WHAT TO DO - Reproduce the lines verbatim, starting at the line containing "Between Rating and Bank, which is larger?" and ending at the line containing "What is the range", including both of those lines.

EXERCISE DATA -
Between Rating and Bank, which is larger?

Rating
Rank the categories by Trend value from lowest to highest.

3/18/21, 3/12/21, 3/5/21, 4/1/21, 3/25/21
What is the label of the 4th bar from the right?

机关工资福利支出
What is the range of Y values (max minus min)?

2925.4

==

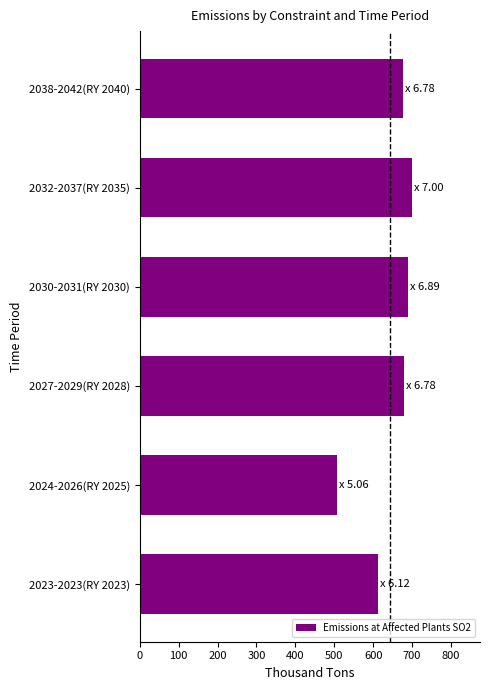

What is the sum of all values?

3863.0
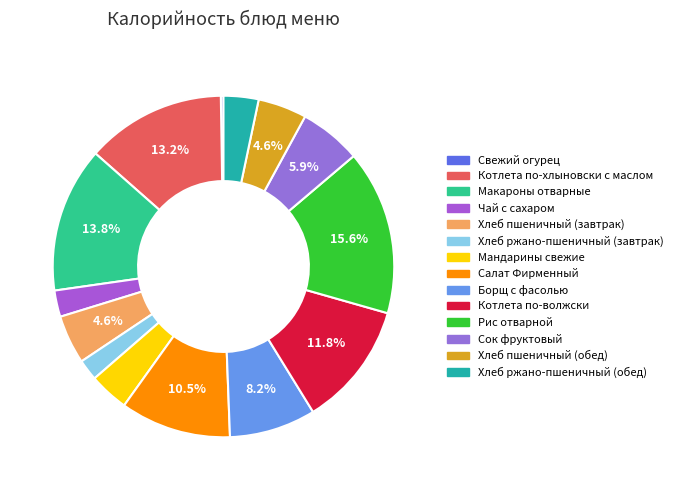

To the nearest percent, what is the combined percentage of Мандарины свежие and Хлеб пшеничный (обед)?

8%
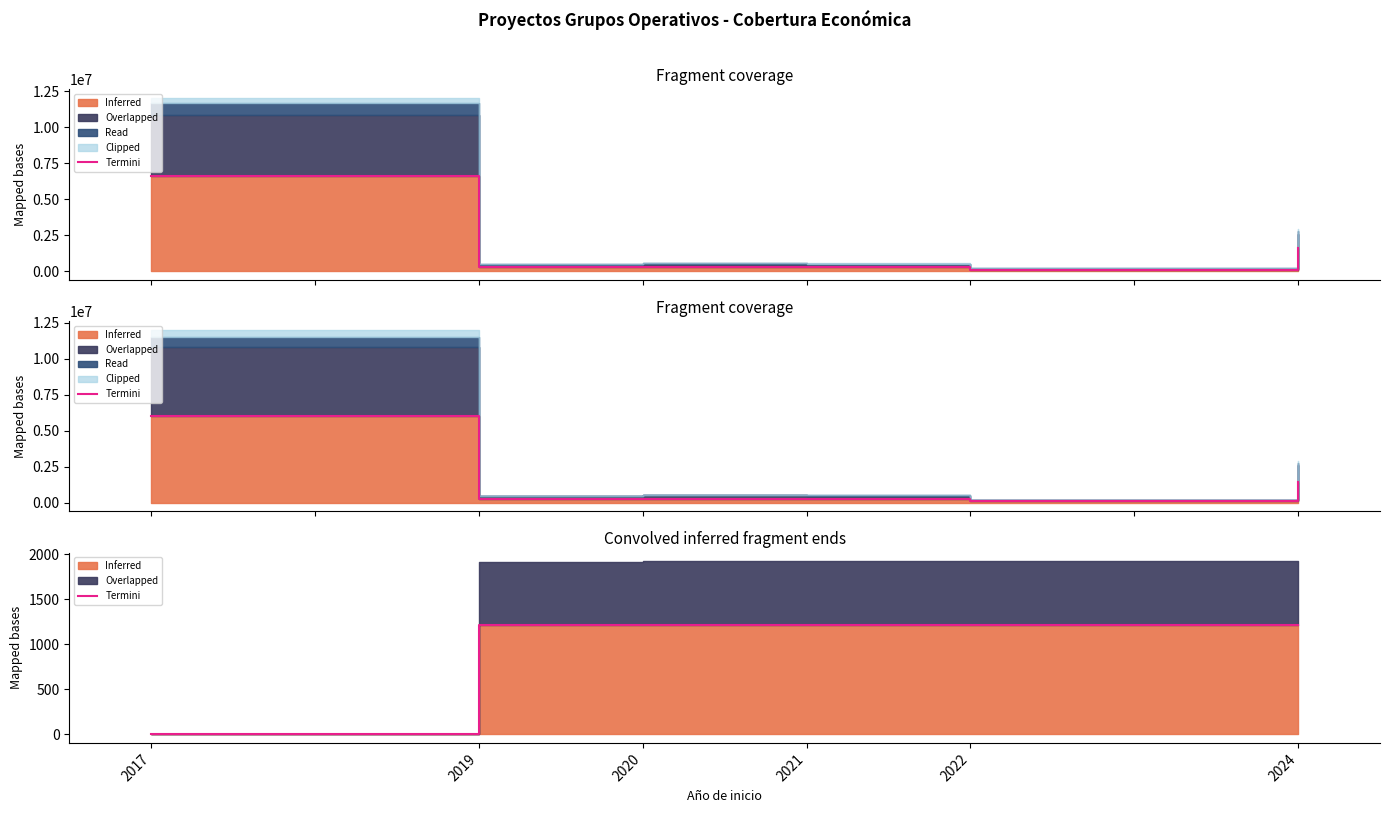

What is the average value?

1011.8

REPLY TO THE EXERCISE -
Between Rating and Bank, which is larger?

Rating
Rank the categories by Trend value from lowest to highest.

3/18/21, 3/12/21, 3/5/21, 4/1/21, 3/25/21
What is the label of the 4th bar from the right?

机关工资福利支出
What is the range of Y values (max minus min)?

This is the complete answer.